Au cours de son exploration en hypnose régressive, une scène s’est présentée à elle : celle d’une voyageuse dans le désert marocain au début du 18è siècle. Seulement au moment où l’âme prend possession du fœtus, le souvenir de l’intention d’incarnation a été effacé. Emportant le but de cette incarnation.
Dans cet espace hors du temps, Charlotte a compris que son sentiment d’étrangeté (d’absence de connexion avec sa famille par exemple), n’était pas un défaut de sa part.
Elle avait choisi de venir expérimenter la densité, le bruit et la friction de ce monde pour y apporter une clarté différente. Sa nature profonde était celle d’une observatrice pacifique, une traductrice d’émotions. En cherchant désespérément à imiter les autres pour s’intégrer, elle trahissait de vies en vies son intention originelle et s’épuisait à porter un masque qui ne lui allait pas.
En fin de séance, Charlotte ne flottait pas dans les airs. Ses pieds étaient bien ancrés dans le sol de mon cabinet.
Mais quelque chose avait fondamentalement changé en elle. Elle n’avait plus besoin de forcer son appartenance au monde. Elle a réalisé qu’elle pouvait aimer l’humanité tout en préservant son espace vital. Ce sentiment d’exil s’est progressivement transformé en une douce souveraineté. Charlotte n’a pas changé de planète, elle a simplement arrêté de s’excuser d’être qui elle est.
Trouver sa place ne signifie peut-être pas devenir quelqu'un d'autre
Pendant longtemps, beaucoup de personnes cherchent leur place en essayant de ressembler davantage aux autres.
Elles apprennent à se faire plus discrètes, plus fortes, plus performantes, plus sociables. Comme si elles devaient mériter leur appartenance.
Puis, un jour, une autre possibilité apparaît.
Et si trouver sa place ne consistait pas à entrer dans un moule…

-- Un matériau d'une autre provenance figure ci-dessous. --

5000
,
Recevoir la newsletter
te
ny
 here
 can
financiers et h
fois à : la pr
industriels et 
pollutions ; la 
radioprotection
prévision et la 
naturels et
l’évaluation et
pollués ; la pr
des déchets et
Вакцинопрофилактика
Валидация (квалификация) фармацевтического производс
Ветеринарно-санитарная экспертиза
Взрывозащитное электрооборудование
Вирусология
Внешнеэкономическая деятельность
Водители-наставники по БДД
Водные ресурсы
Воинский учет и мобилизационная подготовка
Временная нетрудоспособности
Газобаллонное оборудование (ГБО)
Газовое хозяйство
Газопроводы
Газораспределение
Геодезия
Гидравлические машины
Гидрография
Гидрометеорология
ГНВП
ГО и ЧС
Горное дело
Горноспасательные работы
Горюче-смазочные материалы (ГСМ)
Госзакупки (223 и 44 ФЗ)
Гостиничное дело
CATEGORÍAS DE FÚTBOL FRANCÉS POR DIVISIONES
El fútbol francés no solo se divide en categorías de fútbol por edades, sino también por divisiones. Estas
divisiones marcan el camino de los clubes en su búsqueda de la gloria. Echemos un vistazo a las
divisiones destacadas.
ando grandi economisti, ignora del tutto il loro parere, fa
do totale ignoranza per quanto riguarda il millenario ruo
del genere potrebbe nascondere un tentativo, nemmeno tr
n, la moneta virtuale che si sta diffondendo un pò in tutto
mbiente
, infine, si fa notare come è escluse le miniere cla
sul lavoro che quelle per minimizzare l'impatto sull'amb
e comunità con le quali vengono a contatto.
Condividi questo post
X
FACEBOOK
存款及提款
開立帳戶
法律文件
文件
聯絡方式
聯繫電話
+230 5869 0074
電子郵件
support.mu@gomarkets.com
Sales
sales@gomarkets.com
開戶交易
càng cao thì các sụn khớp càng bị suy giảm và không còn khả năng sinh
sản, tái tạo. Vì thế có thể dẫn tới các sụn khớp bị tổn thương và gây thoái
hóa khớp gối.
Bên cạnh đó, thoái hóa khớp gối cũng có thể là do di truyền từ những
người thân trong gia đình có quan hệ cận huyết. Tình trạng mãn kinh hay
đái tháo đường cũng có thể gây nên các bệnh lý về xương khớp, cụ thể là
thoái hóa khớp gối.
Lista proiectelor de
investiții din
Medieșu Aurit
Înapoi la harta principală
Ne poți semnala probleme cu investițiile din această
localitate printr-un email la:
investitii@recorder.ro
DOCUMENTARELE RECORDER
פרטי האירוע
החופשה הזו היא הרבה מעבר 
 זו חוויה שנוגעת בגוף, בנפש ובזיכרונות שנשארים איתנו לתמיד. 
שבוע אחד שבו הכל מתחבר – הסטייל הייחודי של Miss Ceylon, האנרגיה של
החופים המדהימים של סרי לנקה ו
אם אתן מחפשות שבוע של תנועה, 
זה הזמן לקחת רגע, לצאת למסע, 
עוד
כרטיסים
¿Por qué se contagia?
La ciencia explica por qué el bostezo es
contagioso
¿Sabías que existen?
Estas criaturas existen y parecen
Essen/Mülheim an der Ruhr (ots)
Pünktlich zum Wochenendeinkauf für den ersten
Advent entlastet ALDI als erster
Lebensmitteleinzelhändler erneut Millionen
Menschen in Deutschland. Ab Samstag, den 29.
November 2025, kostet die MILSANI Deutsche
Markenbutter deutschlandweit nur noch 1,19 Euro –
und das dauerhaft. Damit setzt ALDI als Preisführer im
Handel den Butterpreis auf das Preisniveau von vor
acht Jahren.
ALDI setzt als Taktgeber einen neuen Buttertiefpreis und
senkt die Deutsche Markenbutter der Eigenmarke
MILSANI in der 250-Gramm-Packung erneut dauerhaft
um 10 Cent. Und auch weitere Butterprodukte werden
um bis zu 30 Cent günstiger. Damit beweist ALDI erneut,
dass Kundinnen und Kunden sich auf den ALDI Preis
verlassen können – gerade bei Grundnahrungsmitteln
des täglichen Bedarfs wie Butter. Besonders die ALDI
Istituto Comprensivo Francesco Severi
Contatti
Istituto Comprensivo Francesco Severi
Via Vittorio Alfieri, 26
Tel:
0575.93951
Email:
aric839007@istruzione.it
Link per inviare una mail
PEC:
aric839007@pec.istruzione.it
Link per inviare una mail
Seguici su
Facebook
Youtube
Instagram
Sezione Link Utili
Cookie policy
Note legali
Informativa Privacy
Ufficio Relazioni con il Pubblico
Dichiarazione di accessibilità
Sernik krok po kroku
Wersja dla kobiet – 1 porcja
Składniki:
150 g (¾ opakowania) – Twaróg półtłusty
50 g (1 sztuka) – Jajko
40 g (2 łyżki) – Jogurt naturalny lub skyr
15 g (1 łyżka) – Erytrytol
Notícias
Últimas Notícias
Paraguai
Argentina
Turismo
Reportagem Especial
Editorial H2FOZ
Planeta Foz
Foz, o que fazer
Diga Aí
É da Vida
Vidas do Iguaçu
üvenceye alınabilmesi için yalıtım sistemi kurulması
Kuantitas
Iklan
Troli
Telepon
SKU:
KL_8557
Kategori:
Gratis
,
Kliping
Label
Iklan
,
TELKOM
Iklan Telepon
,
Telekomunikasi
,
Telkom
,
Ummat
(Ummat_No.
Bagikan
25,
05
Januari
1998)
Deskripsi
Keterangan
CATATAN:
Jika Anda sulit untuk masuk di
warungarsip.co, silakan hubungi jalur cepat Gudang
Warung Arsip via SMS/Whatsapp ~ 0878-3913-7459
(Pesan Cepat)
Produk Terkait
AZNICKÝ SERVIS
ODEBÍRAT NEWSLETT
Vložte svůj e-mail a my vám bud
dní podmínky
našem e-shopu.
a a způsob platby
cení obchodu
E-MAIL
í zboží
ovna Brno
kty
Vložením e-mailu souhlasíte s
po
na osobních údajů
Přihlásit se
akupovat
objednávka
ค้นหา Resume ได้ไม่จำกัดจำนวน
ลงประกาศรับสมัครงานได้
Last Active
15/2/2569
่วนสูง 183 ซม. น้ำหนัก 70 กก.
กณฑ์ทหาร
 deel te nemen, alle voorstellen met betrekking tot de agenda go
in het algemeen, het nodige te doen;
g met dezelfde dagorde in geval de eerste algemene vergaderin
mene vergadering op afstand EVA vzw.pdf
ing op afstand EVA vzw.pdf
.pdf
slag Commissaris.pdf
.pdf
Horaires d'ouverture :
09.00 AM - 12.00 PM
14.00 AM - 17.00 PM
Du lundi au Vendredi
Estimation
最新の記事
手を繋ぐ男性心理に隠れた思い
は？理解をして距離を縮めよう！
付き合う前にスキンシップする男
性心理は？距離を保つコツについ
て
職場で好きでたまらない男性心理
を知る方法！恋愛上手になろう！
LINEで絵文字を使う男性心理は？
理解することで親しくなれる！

Mais à comprendre pourquoi l’on a passé tant d’années à vouloir y entrer ?
Je ne prétends pas détenir cette réponse.
Chaque personne construit la sienne au fil de son histoire.
En revanche, une chose continue de me toucher après toutes ces années d’accompagnement.
Les femmes et les hommes qui franchissent la porte de mon cabinet ne cherchent pas à devenir quelqu’un d’autre.
Ils aspirent, bien souvent, à cesser de s’éloigner d’eux-mêmes.
Peut-être est-ce cela, finalement, trouver sa place.
Non pas chercher l’endroit où l’on sera enfin accepté.
Mais oser habiter pleinement celui que l’on est déjà.